Swallowologist is one of Speech-language pathology specialties who can evaluate and manage patients with oro-pharyngeal dysphagia. Patients complaining of swallowing difficulties such as drooling, coughing and/or choking on liquids or foods during or right after eating or drinking, wet or gurgle sounding voice during or after eating or drinking, feeling of food sticking in the throat or upper chest, extra time and effort required for eating, recurring pneumonia or chest congestion after eating, and weight loss or dehydration from not being able to eat enough may benefit from evaluation by a certified speech-language pathologist. A comprehensive dysphagia evaluation by a speech-language pathologist (Swallowologist) may help in the differential diagnosis for patients with respiratory disease, failure to thrive, unintended weight loss, and chronic cough.
Other roles for speech and swallowing physician include, but are not limited to:

  • Performing clinical feeding and swallowing evaluations.

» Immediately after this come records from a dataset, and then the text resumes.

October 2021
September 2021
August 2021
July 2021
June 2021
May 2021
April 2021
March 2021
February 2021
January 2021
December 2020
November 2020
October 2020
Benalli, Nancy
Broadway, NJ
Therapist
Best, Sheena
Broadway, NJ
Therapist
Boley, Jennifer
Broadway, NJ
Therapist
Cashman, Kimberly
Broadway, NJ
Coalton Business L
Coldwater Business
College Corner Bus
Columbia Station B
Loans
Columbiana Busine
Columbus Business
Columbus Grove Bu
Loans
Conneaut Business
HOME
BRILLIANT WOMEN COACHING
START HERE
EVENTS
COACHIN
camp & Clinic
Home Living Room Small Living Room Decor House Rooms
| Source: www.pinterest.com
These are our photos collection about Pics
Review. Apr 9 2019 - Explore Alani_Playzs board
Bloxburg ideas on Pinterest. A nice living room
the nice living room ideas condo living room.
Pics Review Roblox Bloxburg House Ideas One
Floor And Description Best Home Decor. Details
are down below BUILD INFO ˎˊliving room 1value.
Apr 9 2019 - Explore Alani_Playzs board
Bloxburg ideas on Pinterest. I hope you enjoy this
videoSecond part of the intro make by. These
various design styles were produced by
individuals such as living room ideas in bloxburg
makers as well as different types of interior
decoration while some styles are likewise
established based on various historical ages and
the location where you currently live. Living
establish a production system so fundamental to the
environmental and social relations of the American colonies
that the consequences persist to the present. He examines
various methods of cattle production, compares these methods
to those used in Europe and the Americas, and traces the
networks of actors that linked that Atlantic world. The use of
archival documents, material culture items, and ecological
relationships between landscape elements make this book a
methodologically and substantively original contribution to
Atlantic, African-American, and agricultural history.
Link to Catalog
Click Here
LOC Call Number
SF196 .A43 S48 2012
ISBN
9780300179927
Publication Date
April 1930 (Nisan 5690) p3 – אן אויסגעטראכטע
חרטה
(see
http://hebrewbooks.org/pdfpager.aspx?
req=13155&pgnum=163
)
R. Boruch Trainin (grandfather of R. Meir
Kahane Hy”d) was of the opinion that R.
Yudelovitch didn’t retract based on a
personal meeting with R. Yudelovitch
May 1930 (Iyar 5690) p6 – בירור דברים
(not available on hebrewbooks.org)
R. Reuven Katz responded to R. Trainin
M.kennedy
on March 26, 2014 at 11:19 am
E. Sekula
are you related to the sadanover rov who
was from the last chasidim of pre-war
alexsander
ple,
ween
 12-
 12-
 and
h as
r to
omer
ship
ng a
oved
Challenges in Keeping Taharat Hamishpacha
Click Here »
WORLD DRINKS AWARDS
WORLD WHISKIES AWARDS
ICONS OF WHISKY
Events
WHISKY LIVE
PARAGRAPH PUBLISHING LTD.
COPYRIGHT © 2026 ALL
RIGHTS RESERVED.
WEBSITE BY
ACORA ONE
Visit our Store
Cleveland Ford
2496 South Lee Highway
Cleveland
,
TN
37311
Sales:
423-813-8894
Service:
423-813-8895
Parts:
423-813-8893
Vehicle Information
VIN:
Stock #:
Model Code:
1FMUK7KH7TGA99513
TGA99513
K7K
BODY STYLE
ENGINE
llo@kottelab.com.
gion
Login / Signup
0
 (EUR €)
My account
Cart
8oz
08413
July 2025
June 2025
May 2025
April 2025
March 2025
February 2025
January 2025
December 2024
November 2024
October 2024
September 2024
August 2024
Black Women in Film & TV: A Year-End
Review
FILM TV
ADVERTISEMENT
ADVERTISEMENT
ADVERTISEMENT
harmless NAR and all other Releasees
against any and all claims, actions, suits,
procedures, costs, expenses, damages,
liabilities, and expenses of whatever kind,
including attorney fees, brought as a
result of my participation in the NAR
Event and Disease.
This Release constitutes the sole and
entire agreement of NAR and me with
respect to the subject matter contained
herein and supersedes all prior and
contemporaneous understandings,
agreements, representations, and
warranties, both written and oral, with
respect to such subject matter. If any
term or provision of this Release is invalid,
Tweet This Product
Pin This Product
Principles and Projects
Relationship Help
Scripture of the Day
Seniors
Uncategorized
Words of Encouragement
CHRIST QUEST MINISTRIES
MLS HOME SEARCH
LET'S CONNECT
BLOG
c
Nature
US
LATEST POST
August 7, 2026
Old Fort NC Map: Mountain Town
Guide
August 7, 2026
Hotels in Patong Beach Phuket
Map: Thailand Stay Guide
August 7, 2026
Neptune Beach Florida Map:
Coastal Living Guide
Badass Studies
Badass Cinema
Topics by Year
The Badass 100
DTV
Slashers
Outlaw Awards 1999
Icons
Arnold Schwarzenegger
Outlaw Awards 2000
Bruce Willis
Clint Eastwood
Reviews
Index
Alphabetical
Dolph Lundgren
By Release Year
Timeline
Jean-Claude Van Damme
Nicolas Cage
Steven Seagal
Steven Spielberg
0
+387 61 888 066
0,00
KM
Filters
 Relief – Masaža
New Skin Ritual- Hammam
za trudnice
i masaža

  • Performing instrumental assessments that delineate structures and dynamic functions of swallowing. Assessment services are provided as needed, requested, or mandated or to rule in or out a specific disabling condition.
  • Defining the abnormal swallowing anatomy and physiology and diagnosing swallowing disorders.
  • Identifying additional disorders in the upper aerodigestive tract and making referrals to appropriate medical personnel.
  • Making recommendations about management of swallowing and feeding disorders.
  • Developing treatment plans for individuals with swallowing and feeding disorders.
  • Providing treatment for swallowing and feeding disorders, documenting progress, and determining appropriate dismissal criteria.
  • Teaching and counseling individuals and their families about swallowing and feeding disorders.
  • Educating other professionals regarding the needs of individuals with dysphagia, and the speech-language pathologists' role in the evaluation and management of swallowing and feeding disorders.
  • Outcomes of services are monitored and measured in order to ensure the quality of services provided and to improve the quality of those services.
  • Appropriate follow-up services are provided to determine functional outcomes and the need for further services after discharge.
  • Results of assessment and treatment are reported to the patient/client and family/caregivers, as appropriate. Reports are distributed to the referral source and other professionals when appropriate and with written consent.